Facultad de Medicina, Departamento de Toxicología y Farmacología, 1ª Cátedra de Farmacología, Buenos Aires, Universidad de Buenos Aires (UBA), Paraguay 2155, piso 15, 1121, Ciudad Autónoma de Buenos Aires, Argentina.
Instituto de Biología Celular y Neurociencias (IBCN), Universidad de Buenos Aires (UBA)-Consejo Nacional de Investigaciones Científicas y Técnicas (CONICET), Buenos Aires, Argentina.
Neurotox Res. 2024 Jun 10;42(3):29. doi: 10.1007/s12640-024-00707-1.
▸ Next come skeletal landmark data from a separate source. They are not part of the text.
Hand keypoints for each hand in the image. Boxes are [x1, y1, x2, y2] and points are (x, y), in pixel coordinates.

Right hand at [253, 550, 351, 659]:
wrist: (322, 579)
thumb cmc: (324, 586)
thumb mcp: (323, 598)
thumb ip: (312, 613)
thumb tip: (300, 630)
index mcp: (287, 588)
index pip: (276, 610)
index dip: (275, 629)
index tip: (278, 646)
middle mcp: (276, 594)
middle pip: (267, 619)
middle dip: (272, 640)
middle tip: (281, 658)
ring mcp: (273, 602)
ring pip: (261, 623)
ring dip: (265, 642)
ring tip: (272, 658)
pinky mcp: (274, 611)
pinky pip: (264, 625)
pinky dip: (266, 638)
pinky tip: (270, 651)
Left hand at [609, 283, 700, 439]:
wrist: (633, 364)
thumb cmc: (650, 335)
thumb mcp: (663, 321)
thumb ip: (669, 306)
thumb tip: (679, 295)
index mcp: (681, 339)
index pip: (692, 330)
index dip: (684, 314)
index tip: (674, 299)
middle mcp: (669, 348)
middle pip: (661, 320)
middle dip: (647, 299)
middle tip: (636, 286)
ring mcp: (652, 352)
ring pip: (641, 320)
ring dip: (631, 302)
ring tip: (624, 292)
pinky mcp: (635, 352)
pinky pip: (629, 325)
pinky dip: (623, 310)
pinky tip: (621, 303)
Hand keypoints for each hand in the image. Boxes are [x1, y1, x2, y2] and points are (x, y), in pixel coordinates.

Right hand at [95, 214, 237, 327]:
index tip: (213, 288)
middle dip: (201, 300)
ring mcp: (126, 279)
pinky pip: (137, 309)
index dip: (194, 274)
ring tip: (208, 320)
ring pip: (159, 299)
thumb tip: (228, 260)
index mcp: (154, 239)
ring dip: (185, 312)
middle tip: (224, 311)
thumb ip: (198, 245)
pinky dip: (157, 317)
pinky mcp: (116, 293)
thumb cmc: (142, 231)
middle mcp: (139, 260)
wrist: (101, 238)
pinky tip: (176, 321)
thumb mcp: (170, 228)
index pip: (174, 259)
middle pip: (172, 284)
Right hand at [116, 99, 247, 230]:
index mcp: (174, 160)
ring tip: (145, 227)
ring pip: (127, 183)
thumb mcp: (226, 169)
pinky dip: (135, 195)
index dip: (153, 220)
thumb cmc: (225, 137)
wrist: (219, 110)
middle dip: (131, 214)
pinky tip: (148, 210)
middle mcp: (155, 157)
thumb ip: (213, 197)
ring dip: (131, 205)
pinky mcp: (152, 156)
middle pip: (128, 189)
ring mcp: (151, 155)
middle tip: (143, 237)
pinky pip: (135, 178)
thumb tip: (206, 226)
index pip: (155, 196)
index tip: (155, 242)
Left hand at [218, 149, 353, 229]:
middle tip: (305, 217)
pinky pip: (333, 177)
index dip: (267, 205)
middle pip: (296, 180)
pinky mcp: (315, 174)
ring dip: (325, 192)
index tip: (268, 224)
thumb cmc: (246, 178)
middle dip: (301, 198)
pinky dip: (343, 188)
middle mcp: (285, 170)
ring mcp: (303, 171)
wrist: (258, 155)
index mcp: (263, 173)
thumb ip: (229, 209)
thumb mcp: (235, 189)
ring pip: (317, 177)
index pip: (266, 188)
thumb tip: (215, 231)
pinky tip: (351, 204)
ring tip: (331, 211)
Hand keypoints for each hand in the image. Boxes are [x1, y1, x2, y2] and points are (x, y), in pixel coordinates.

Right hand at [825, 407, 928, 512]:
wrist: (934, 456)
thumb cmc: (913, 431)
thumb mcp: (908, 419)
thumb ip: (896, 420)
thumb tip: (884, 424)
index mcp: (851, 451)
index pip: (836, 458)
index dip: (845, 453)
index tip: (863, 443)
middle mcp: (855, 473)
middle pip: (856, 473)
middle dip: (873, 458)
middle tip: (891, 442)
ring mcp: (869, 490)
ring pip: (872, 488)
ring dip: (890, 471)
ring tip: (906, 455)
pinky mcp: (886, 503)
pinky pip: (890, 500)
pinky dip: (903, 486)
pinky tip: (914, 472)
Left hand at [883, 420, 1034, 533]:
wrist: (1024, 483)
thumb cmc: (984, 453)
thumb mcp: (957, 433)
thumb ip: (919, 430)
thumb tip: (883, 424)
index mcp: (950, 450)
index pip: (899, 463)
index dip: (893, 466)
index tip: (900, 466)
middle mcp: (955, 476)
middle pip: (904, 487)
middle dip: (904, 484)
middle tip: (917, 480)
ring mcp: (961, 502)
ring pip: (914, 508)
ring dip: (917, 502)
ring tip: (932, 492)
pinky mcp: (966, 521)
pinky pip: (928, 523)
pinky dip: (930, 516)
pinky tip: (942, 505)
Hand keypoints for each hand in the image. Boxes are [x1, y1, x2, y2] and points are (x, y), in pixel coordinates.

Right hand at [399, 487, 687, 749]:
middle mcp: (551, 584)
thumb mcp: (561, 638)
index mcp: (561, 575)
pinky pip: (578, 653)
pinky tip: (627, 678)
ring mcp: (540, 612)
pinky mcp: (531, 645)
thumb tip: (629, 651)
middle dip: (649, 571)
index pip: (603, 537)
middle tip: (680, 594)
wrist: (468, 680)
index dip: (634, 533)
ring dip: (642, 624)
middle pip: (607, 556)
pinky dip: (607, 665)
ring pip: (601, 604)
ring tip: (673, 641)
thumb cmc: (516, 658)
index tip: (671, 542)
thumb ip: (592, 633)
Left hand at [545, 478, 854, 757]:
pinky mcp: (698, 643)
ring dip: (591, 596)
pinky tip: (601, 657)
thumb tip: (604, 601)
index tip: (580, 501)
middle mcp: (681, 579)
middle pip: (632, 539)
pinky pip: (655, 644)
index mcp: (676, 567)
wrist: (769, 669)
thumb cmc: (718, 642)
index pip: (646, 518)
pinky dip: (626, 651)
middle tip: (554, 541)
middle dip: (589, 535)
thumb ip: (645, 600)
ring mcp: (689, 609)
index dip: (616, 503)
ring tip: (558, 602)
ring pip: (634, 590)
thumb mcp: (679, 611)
Ethanol (EtOH) intake and noise exposure are particularly concerning among human adolescents because the potential to harm brain. Unfortunately, putative underlying mechanisms remain to be elucidated. Moreover, implementing non-pharmacological strategies, such as enriched environments (EE), would be pertinent in the field of neuroprotection. This study aims to explore possible underlying triggering mechanism of hippocampus-dependent behaviors in adolescent animals of both sexes following ethanol intake, noise exposure, or a combination of both, as well as the impact of EE. Adolescent Wistar rats of both sexes were subjected to an intermittent voluntary EtOH intake paradigm for one week. A subgroup of animals was exposed to white noise for two hours after the last session of EtOH intake. Some animals of both groups were housed in EE cages. Hippocampal-dependent behavioral assessment and hippocampal oxidative state evaluation were performed. Results show that different hippocampal-dependent behavioral alterations might be induced in animals of both sexes after EtOH intake and sequential noise exposure, that in some cases are sex-specific. Moreover, hippocampal oxidative imbalance seems to be one of the potential underlying mechanisms. Additionally, most behavioral and oxidative alterations were prevented by EE. These findings suggest that two frequently found environmental agents may impact behavior and oxidative pathways in both sexes in an animal model. In addition, EE resulted a partially effective neuroprotective strategy. Therefore, it could be suggested that the implementation of a non-pharmacological approach might also potentially provide neuroprotective advantages against other challenges. Finally, considering its potential for translational human benefit might be worth.
乙醇(EtOH)摄入和噪声暴露在人类青少年中尤其令人担忧,因为它们有可能损害大脑。不幸的是,潜在的机制仍有待阐明。此外,实施非药物策略,如丰富环境(EE),在神经保护领域是相关的。本研究旨在探索青少年动物在乙醇摄入、噪声暴露或两者结合后,以及 EE 对海马依赖行为的潜在潜在触发机制。雄性和雌性 Wistar 大鼠接受了一周的间歇性自愿乙醇摄入范式。一组动物在最后一次乙醇摄入后接受了两小时的白噪声暴露。两组动物的一些动物被安置在 EE 笼中。进行了海马依赖性行为评估和海马氧化状态评估。结果表明,乙醇摄入和序贯噪声暴露后,雄性和雌性动物可能会出现不同的海马依赖性行为改变,在某些情况下是性别特异性的。此外,海马氧化失衡似乎是潜在的潜在机制之一。此外,EE 预防了大多数行为和氧化改变。这些发现表明,两种常见的环境因素可能会在动物模型中对两性的行为和氧化途径产生影响。此外,EE 是一种有效的神经保护策略。因此,可以认为实施非药物方法也可能对其他挑战提供潜在的神经保护优势。最后,考虑到其对人类的潜在益处,可能值得进一步研究。